For anyone interested in reading some of the most hypnotic, relentless, and engaging prose you’re likely to find, read Thomas Bernhard. I am sure the more savvy readers of world literature have already devoured Bernhard’s iconoclastic novels, and don’t need me mumbling about them, but I’ve just read my first (The Loser) and am starting my second (Yes).

I learned of Bernhard’s work about a year ago, stumbling on a quote about him, one that made me remember the name. I bought The Loser for a buck at the Brown Elephant, a good investment. Months later, the big goofy lit prof at the big goofy university had us read the opening of Bernhard’s Correction. I was stunned. There were no paragraph breaks, the sentences went on and on, expanding and turning back into themselves, spiraling and whirling, and the tone was… learned and strident? That works, sure. Bernhard was critical of his native Austria, so much so that an old woman once attacked him while he was boarding a bus.
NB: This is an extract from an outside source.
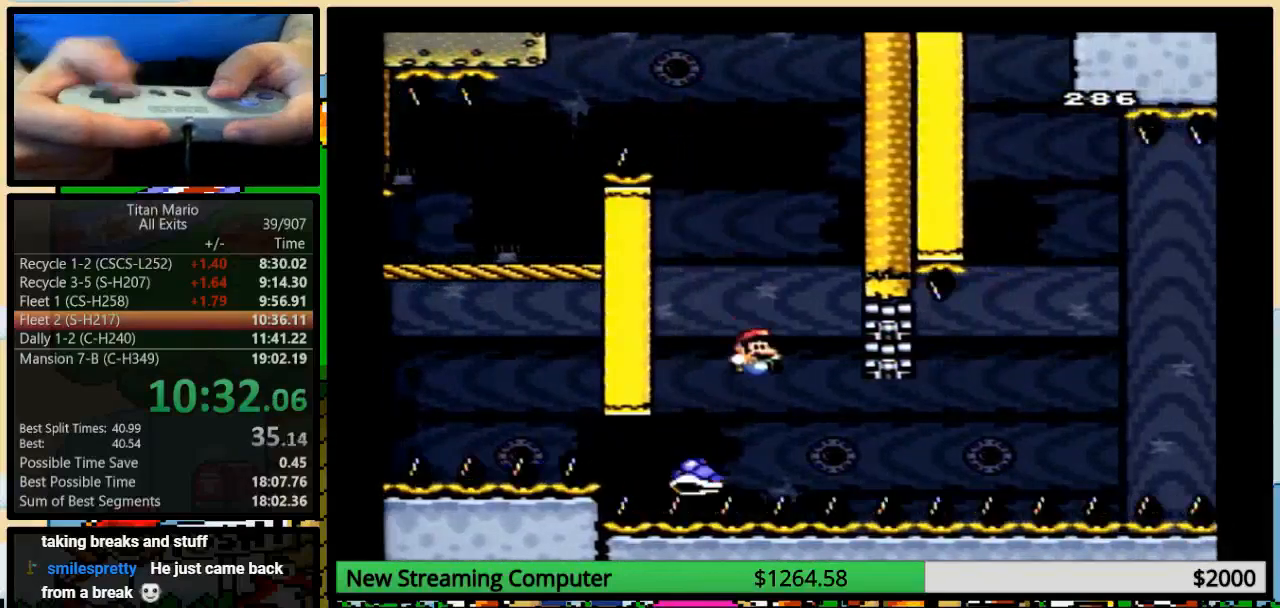
{"buttons": ["Y", "DPAD_UP", "DPAD_RIGHT"], "events": [[17, "B", "up"], [17, "DPAD_RIGHT", "down"], [17, "DPAD_UP", "up"], [50, "DPAD_RIGHT", "up"], [183, "DPAD_RIGHT", "down"], [317, "DPAD_RIGHT", "up"], [383, "DPAD_RIGHT", "down"], [383, "DPAD_UP", "down"]]}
He relished riling and ruffling and any other R word you’d like to insert. He was a gadfly, but a wise one, one who could spin a sentence into gold. And he had a dislike of the standard beginning/middle/end novel with a plot and rising action and all of that. His books—from what I can tell—do not do anything so commonplace. The Loser knocked me on my ass solely for its (lack of) structure, which is essentially a circle—though, if one were game, a pattern or “plot” or conventional linear tale could easily be fashioned. This is not to say that the book lacks a story. By no means. The story is, I feel, secondary to the language and the characters—the “loser” and the narrator and, to a lesser extent, Glenn Gould, the famous pianist. There is a lot going on, and anyway, novels need not obsess over plot.

So what brought me to Bernhard? As intrigued as I was by the little bit from Correction, I resisted Bernhard because the prof, who was stomping for the dead Austrian, was not my favorite professor (or person) and I have a juvenile inclination to rebel. “He likes Bernhard, then fuck Bernhard,” I might have said. How sad. How silly.

It took me a few months to get over it and read The Loser, but this was spurned on by another book, one I am still reeling over: Senselessness by Horacio Castellanos Moya. Moya is obviously a fan of Bernhard. One can tell that from reading the two of them, though Moya’s run-on sentences and lack of paragraph breaks drives the reader along on a more linear path. Also, Moya’s breakthrough book (yet to be translated) was titled El Asco: Thomas Bernhard En San Salvador. As is often the case, I get the next book from the last one.

So I’m just starting Yes. More details to follow once I finish, though you can find all kind of Bernhard tidbits, excerpts, and hoo-haws here and all over the web. As always, I am late to the game.